Но вся радость улетучилась молниеносно, даже слезы выступили на глазах, как только она разглядела его — какой он больной, хилый! Человек, стоящий на краю могилы. Остекленевшие глаза, не мигая, уставились куда-то вдаль; дышит он словно животом, а не легкими, и пахнет от него скверно-прескверно…

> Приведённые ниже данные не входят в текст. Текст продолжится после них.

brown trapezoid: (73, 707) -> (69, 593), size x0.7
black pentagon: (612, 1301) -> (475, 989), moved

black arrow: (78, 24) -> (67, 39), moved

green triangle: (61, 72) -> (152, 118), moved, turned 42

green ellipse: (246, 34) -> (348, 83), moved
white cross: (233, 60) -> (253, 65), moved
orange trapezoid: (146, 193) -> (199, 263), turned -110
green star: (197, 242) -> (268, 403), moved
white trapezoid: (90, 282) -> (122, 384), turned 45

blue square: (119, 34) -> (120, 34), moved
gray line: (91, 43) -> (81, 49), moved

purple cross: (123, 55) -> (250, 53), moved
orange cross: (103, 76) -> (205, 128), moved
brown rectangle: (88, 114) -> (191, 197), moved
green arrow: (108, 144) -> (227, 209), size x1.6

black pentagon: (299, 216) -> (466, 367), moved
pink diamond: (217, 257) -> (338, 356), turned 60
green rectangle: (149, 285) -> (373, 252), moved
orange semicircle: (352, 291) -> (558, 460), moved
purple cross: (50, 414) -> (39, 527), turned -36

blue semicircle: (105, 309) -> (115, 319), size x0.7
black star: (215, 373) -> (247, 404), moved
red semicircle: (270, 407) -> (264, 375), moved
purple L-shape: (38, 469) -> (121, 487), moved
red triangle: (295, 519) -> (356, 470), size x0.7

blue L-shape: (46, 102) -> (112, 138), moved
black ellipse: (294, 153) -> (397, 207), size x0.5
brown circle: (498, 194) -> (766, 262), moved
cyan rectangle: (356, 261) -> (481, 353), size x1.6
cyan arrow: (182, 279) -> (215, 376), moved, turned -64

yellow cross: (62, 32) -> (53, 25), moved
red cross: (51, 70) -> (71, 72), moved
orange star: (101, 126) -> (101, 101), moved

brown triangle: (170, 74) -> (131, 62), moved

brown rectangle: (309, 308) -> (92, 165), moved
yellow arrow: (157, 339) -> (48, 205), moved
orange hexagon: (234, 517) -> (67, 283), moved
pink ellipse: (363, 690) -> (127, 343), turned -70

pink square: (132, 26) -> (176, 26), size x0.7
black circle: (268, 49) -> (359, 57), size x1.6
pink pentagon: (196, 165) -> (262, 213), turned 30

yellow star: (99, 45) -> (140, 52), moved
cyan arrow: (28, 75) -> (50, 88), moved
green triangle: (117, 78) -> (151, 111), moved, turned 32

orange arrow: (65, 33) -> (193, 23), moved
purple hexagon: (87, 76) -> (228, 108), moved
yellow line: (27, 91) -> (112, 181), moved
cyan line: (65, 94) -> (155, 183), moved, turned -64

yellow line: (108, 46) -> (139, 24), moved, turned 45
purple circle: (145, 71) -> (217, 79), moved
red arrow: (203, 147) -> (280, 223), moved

Он даже не обнял ее. Бедняга! Лишь провел рукой по плечам, как бы желая удостовериться, что она тут… вся, не исчезла. Температура, по-видимому, была настолько высока, что он уже еле-еле соображал, — ощупью нашел постель. Рухнул на койку, доска доской. Попросил стакан воды. Она ушла и через минуту вернулась. Не сразу. Не могла же она подать ему воду в стакане, которым пользовалась каждый день. Вынула из шкафа голубовато-бирюзовый графинчик, цвета незабудок, и стакан такого же цвета. Как раньше.
— У тебя опять малярия, надо будет растереть… — вздохнула она, прислушиваясь, как жадно глотает он воду.
Педро Доминго воспаленными глазами заглянул в глаза Клары Марии, присевшей на край постели. Согласен на все. Она стала гладить его, вначале нежно, потом все сильнее и сильнее, будто делая массаж, — во время приступа малярии даже легкое прикосновение к суставам отзывается адской болью.